Aristotle himself added, re tragedy.

Wittgenstein had nephews fighting on both sides in World War II.

Meyerhold was executed by the Soviets.

He dug a grave of the same length as Pakhom’s form from head to heels- 
three Russian ells- and buried him.

Ruben Dario died of cirrhosis of the liver.

Diderot died of coronary thrombosis while sitting at dinner.

I used to say them, Go boldly in among the English, and then I used to go boldly 
in myself. Said Joan.

He could not get rid of the idea that he was damned, and he would have 
drowned himself if he has not been prevented by force. Says the chronicle from 
the monastery where Hugo Van der Goes was a lay brother.
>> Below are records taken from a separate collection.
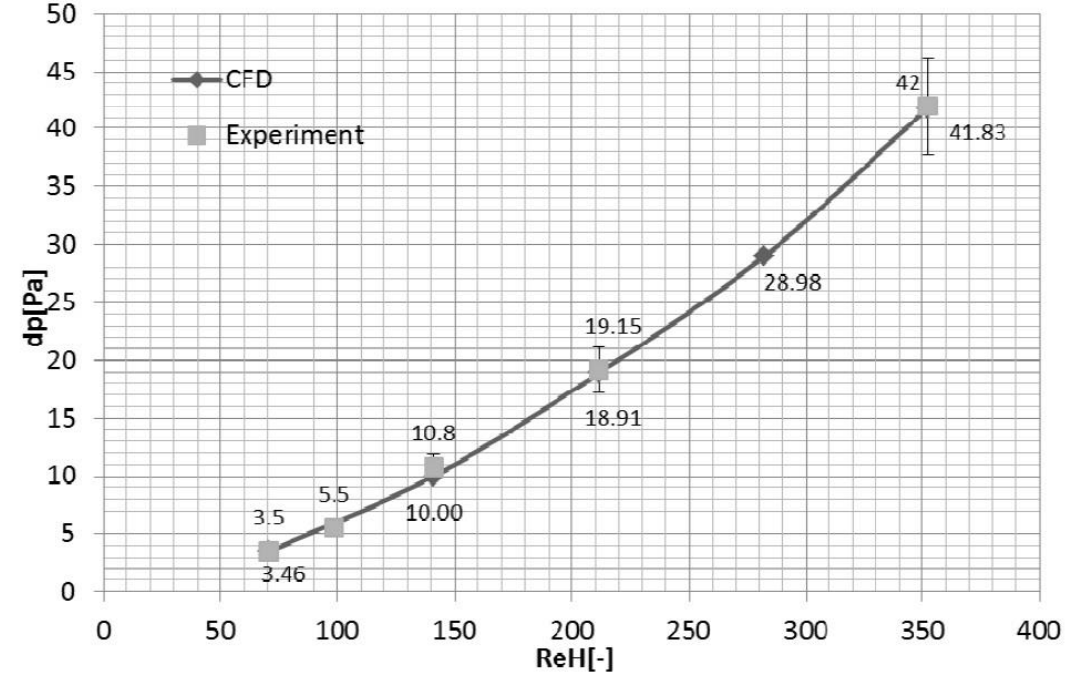
Figure 8: Comparison of numerically & experimentally achieved average pressure drop for the louvered fin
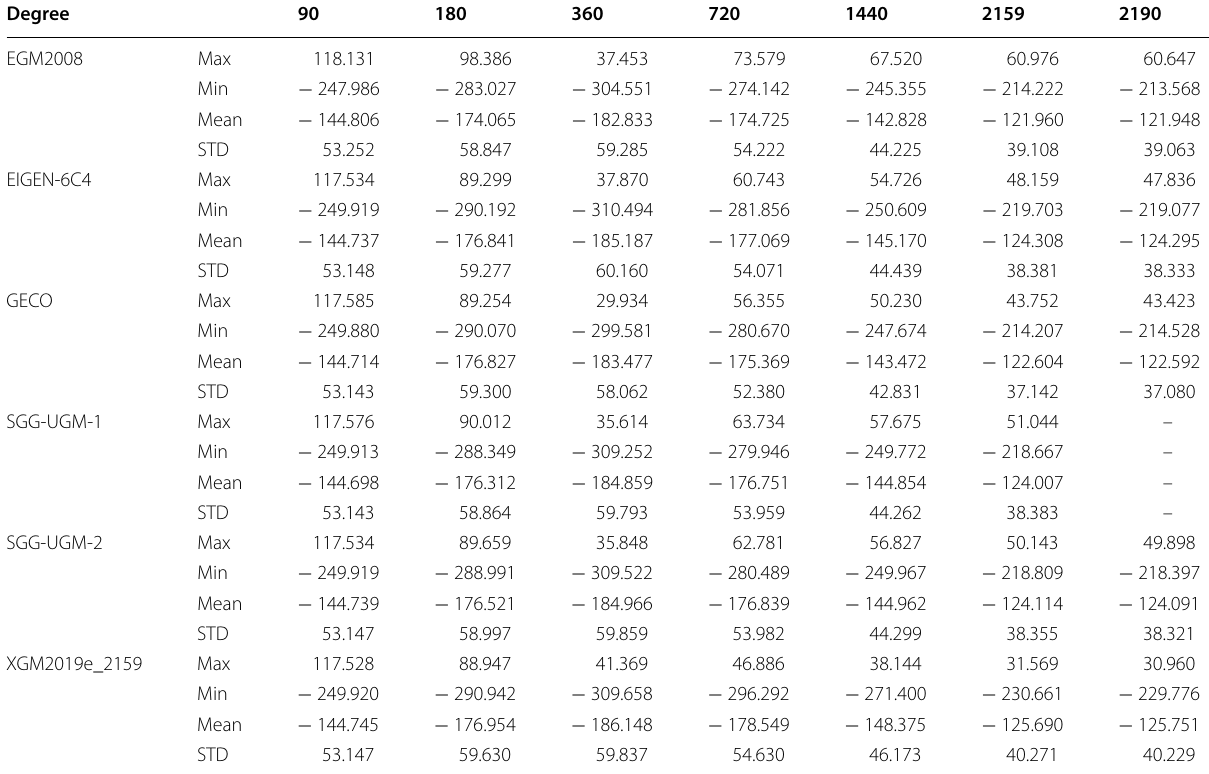
Table 2 The statistics of the differences between the gravity anomaly derived from gravity field models and the measured data in plateau area (unit: mGal) Degree 90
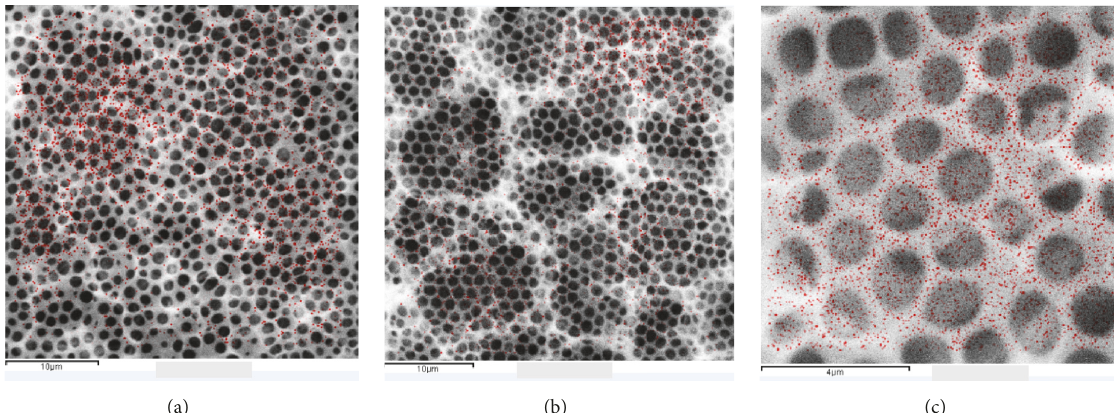
Figure 3: Influence of particle hydrophobicity concentration on the final porous structures. (a) 25% SiOH, (b) 75% SiOH, and (c) 100% SiOH. The red dots are the distribution of Si element.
He was know to drink, which made things worse. Says the same.”

It’s a whole “novel” like this. Facts and quotes and the interspersed speculation of the Author- who insists he’s not a character. It’s an unconventional novel, from someone who wrote many novels, including a crime novel, and several books of poetry. It’s a testament to creativity and what’s possible, in the face of critics and criticism who follow conventional paths.
It’s also a testament to an unconventional life. These facts about writers, mostly all how they died, mostly of syphilis and diseases of the heart and liver, somehow cheered me up. Anecdotes of bar fights, being kicked out of schools, lover's quarrels, infidelity, etc were able to get me out of bed. Most of these people weren’t just interesting characters, they were bad people! Nazi sympathizers, womanisers, and usurers. That’s a good way to feel better about yourself, even if you don’t trust your own writing. There’s also the heroes (Sarte and Borges still hold up very well in these facts, much to my relief). But! Still! Morality aside, this text- novel, poetry, messy dictionary of lives- cheered me up by reminding me that while often not in good company, at least I’m not deserted on an island (as I think John Donne would agree). So yes, even a litany of deaths can cheer you up sometimes, and it takes all kinds of things to get people out of bed and to work every day, but at least in my case, I can sleep in a little bit later than most.